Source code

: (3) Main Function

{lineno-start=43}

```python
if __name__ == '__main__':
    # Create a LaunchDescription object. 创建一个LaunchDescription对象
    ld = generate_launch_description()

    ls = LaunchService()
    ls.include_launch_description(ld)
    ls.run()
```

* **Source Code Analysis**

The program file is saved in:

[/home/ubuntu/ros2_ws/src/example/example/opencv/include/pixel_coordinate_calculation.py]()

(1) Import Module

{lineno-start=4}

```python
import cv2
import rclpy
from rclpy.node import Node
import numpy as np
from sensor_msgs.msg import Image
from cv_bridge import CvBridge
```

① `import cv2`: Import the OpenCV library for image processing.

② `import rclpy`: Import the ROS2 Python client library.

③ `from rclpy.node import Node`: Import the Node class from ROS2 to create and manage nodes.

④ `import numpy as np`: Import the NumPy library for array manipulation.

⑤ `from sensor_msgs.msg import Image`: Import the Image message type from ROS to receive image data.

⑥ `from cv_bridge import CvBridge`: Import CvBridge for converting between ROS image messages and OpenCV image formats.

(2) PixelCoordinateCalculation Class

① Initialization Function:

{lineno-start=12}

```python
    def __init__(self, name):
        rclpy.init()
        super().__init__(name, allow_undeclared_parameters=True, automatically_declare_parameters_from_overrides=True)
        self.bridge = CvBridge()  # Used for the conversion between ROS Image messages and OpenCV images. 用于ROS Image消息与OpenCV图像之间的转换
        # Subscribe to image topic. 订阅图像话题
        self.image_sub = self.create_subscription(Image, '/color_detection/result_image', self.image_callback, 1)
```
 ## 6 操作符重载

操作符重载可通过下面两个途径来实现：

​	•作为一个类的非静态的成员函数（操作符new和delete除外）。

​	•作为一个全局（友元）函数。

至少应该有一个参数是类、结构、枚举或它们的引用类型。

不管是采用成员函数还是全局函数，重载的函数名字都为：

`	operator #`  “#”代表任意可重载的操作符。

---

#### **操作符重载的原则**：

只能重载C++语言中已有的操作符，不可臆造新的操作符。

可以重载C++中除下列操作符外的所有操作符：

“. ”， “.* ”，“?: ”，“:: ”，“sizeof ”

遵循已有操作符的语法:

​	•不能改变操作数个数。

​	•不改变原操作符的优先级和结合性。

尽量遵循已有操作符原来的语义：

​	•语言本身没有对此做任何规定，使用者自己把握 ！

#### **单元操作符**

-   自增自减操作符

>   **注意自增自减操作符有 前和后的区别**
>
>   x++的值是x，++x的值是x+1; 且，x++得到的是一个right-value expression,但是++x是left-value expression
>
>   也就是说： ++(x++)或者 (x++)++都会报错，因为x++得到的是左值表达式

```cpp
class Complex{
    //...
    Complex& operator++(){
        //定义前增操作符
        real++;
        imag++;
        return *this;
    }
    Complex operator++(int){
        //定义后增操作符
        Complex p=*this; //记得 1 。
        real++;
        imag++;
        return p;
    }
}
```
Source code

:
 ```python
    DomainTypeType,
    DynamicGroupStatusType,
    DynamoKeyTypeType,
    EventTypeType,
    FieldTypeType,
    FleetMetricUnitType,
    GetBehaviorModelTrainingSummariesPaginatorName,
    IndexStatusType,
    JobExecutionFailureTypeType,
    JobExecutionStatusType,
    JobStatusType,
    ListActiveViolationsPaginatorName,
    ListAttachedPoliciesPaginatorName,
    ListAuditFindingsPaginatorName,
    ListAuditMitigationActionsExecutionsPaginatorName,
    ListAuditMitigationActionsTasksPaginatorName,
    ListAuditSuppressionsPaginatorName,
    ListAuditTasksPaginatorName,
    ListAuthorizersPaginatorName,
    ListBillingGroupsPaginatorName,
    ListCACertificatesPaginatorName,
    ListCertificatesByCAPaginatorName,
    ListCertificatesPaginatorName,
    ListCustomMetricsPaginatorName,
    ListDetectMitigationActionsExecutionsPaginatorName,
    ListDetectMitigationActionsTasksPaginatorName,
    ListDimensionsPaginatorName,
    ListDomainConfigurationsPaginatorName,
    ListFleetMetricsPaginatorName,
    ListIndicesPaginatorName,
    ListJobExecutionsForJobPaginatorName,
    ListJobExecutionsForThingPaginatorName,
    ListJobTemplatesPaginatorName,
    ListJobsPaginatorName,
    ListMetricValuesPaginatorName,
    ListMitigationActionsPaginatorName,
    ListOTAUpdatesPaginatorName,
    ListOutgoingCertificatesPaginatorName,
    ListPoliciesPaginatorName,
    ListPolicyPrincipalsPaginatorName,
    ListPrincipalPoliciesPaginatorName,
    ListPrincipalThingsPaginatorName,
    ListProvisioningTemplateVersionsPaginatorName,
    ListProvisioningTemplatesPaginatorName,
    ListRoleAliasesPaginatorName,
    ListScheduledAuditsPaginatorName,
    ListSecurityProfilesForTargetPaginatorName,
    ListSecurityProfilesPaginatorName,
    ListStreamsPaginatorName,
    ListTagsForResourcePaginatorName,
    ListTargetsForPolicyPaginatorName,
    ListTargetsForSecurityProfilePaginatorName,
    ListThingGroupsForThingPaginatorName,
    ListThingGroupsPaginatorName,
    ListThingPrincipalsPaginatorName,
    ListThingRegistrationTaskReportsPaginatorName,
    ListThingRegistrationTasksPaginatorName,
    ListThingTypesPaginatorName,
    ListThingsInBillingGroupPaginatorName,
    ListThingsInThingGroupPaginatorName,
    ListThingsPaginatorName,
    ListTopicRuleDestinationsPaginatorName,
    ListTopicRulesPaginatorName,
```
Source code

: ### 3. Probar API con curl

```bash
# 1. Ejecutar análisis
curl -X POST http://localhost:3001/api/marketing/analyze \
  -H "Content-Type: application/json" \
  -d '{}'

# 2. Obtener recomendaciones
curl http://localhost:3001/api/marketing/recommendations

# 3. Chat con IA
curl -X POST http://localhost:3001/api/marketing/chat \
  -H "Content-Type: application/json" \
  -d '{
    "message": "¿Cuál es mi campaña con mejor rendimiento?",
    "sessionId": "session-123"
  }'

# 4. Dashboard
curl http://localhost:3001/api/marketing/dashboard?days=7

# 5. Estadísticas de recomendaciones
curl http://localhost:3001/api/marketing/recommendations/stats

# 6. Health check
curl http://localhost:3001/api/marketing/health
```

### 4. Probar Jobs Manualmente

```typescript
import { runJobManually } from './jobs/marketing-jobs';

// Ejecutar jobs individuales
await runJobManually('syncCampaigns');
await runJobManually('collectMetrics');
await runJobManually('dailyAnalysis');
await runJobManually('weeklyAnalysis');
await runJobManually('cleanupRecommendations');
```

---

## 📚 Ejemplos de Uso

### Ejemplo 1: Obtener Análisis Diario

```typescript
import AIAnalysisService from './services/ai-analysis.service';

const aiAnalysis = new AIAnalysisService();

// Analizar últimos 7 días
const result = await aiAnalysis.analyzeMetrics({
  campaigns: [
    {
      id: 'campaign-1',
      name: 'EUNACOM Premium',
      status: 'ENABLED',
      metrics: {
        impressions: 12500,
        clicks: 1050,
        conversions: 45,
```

══════════

Task to complete »
The records above should be repeated word for word.

Result »
Source code

: (3) Main Function

{lineno-start=43}

```python
if __name__ == '__main__':
    # Create a LaunchDescription object. 创建一个LaunchDescription对象
    ld = generate_launch_description()

    ls = LaunchService()
    ls.include_launch_description(ld)
    ls.run()
```

* **Source Code Analysis**

The program file is saved in:

[/home/ubuntu/ros2_ws/src/example/example/opencv/include/pixel_coordinate_calculation.py]()

(1) Import Module

{lineno-start=4}

```python
import cv2
import rclpy
from rclpy.node import Node
import numpy as np
from sensor_msgs.msg import Image
from cv_bridge import CvBridge
```

① `import cv2`: Import the OpenCV library for image processing.

② `import rclpy`: Import the ROS2 Python client library.

③ `from rclpy.node import Node`: Import the Node class from ROS2 to create and manage nodes.

④ `import numpy as np`: Import the NumPy library for array manipulation.

⑤ `from sensor_msgs.msg import Image`: Import the Image message type from ROS to receive image data.

⑥ `from cv_bridge import CvBridge`: Import CvBridge for converting between ROS image messages and OpenCV image formats.

(2) PixelCoordinateCalculation Class

① Initialization Function:

{lineno-start=12}

```python
    def __init__(self, name):
        rclpy.init()
        super().__init__(name, allow_undeclared_parameters=True, automatically_declare_parameters_from_overrides=True)
        self.bridge = CvBridge()  # Used for the conversion between ROS Image messages and OpenCV images. 用于ROS Image消息与OpenCV图像之间的转换
        # Subscribe to image topic. 订阅图像话题
        self.image_sub = self.create_subscription(Image, '/color_detection/result_image', self.image_callback, 1)
```
 ## 6 操作符重载

操作符重载可通过下面两个途径来实现：

​	•作为一个类的非静态的成员函数（操作符new和delete除外）。

​	•作为一个全局（友元）函数。

至少应该有一个参数是类、结构、枚举或它们的引用类型。

不管是采用成员函数还是全局函数，重载的函数名字都为：

`	operator #`  “#”代表任意可重载的操作符。

---

#### **操作符重载的原则**：

只能重载C++语言中已有的操作符，不可臆造新的操作符。

可以重载C++中除下列操作符外的所有操作符：

“. ”， “.* ”，“?: ”，“:: ”，“sizeof ”

遵循已有操作符的语法:

​	•不能改变操作数个数。

​	•不改变原操作符的优先级和结合性。

尽量遵循已有操作符原来的语义：

​	•语言本身没有对此做任何规定，使用者自己把握 ！

#### **单元操作符**

-   自增自减操作符

>   **注意自增自减操作符有 前和后的区别**
>
>   x++的值是x，++x的值是x+1; 且，x++得到的是一个right-value expression,但是++x是left-value expression
>
>   也就是说： ++(x++)或者 (x++)++都会报错，因为x++得到的是左值表达式

```cpp
class Complex{
    //...
    Complex& operator++(){
        //定义前增操作符
        real++;
        imag++;
        return *this;
    }
    Complex operator++(int){
        //定义后增操作符
        Complex p=*this; //记得 1 。
        real++;
        imag++;
        return p;
    }
}
```
Source code

:
 ```python
    DomainTypeType,
    DynamicGroupStatusType,
    DynamoKeyTypeType,
    EventTypeType,
    FieldTypeType,
    FleetMetricUnitType,
    GetBehaviorModelTrainingSummariesPaginatorName,
    IndexStatusType,
    JobExecutionFailureTypeType,
    JobExecutionStatusType,
    JobStatusType,
    ListActiveViolationsPaginatorName,
    ListAttachedPoliciesPaginatorName,
    ListAuditFindingsPaginatorName,
    ListAuditMitigationActionsExecutionsPaginatorName,
    ListAuditMitigationActionsTasksPaginatorName,
    ListAuditSuppressionsPaginatorName,
    ListAuditTasksPaginatorName,
    ListAuthorizersPaginatorName,
    ListBillingGroupsPaginatorName,
    ListCACertificatesPaginatorName,
    ListCertificatesByCAPaginatorName,
    ListCertificatesPaginatorName,
    ListCustomMetricsPaginatorName,
    ListDetectMitigationActionsExecutionsPaginatorName,
    ListDetectMitigationActionsTasksPaginatorName,
    ListDimensionsPaginatorName,
    ListDomainConfigurationsPaginatorName,
    ListFleetMetricsPaginatorName,
    ListIndicesPaginatorName,
    ListJobExecutionsForJobPaginatorName,
    ListJobExecutionsForThingPaginatorName,
    ListJobTemplatesPaginatorName,
    ListJobsPaginatorName,
    ListMetricValuesPaginatorName,
    ListMitigationActionsPaginatorName,
    ListOTAUpdatesPaginatorName,
    ListOutgoingCertificatesPaginatorName,
    ListPoliciesPaginatorName,
    ListPolicyPrincipalsPaginatorName,
    ListPrincipalPoliciesPaginatorName,
    ListPrincipalThingsPaginatorName,
    ListProvisioningTemplateVersionsPaginatorName,
    ListProvisioningTemplatesPaginatorName,
    ListRoleAliasesPaginatorName,
    ListScheduledAuditsPaginatorName,
    ListSecurityProfilesForTargetPaginatorName,
    ListSecurityProfilesPaginatorName,
    ListStreamsPaginatorName,
    ListTagsForResourcePaginatorName,
    ListTargetsForPolicyPaginatorName,
    ListTargetsForSecurityProfilePaginatorName,
    ListThingGroupsForThingPaginatorName,
    ListThingGroupsPaginatorName,
    ListThingPrincipalsPaginatorName,
    ListThingRegistrationTaskReportsPaginatorName,
    ListThingRegistrationTasksPaginatorName,
    ListThingTypesPaginatorName,
    ListThingsInBillingGroupPaginatorName,
    ListThingsInThingGroupPaginatorName,
    ListThingsPaginatorName,
    ListTopicRuleDestinationsPaginatorName,
    ListTopicRulesPaginatorName,
```
Source code

: ### 3. Probar API con curl

```bash
# 1. Ejecutar análisis
curl -X POST http://localhost:3001/api/marketing/analyze \
  -H "Content-Type: application/json" \
  -d '{}'

# 2. Obtener recomendaciones
curl http://localhost:3001/api/marketing/recommendations

# 3. Chat con IA
curl -X POST http://localhost:3001/api/marketing/chat \
  -H "Content-Type: application/json" \
  -d '{
    "message": "¿Cuál es mi campaña con mejor rendimiento?",
    "sessionId": "session-123"
  }'

# 4. Dashboard
curl http://localhost:3001/api/marketing/dashboard?days=7

# 5. Estadísticas de recomendaciones
curl http://localhost:3001/api/marketing/recommendations/stats

# 6. Health check
curl http://localhost:3001/api/marketing/health
```

### 4. Probar Jobs Manualmente

```typescript
import { runJobManually } from './jobs/marketing-jobs';

// Ejecutar jobs individuales
await runJobManually('syncCampaigns');
await runJobManually('collectMetrics');
await runJobManually('dailyAnalysis');
await runJobManually('weeklyAnalysis');
await runJobManually('cleanupRecommendations');
```

---

## 📚 Ejemplos de Uso

### Ejemplo 1: Obtener Análisis Diario

```typescript
import AIAnalysisService from './services/ai-analysis.service';

const aiAnalysis = new AIAnalysisService();

// Analizar últimos 7 días
const result = await aiAnalysis.analyzeMetrics({
  campaigns: [
    {
      id: 'campaign-1',
      name: 'EUNACOM Premium',
      status: 'ENABLED',
      metrics: {
        impressions: 12500,
        clicks: 1050,
        conversions: 45,
```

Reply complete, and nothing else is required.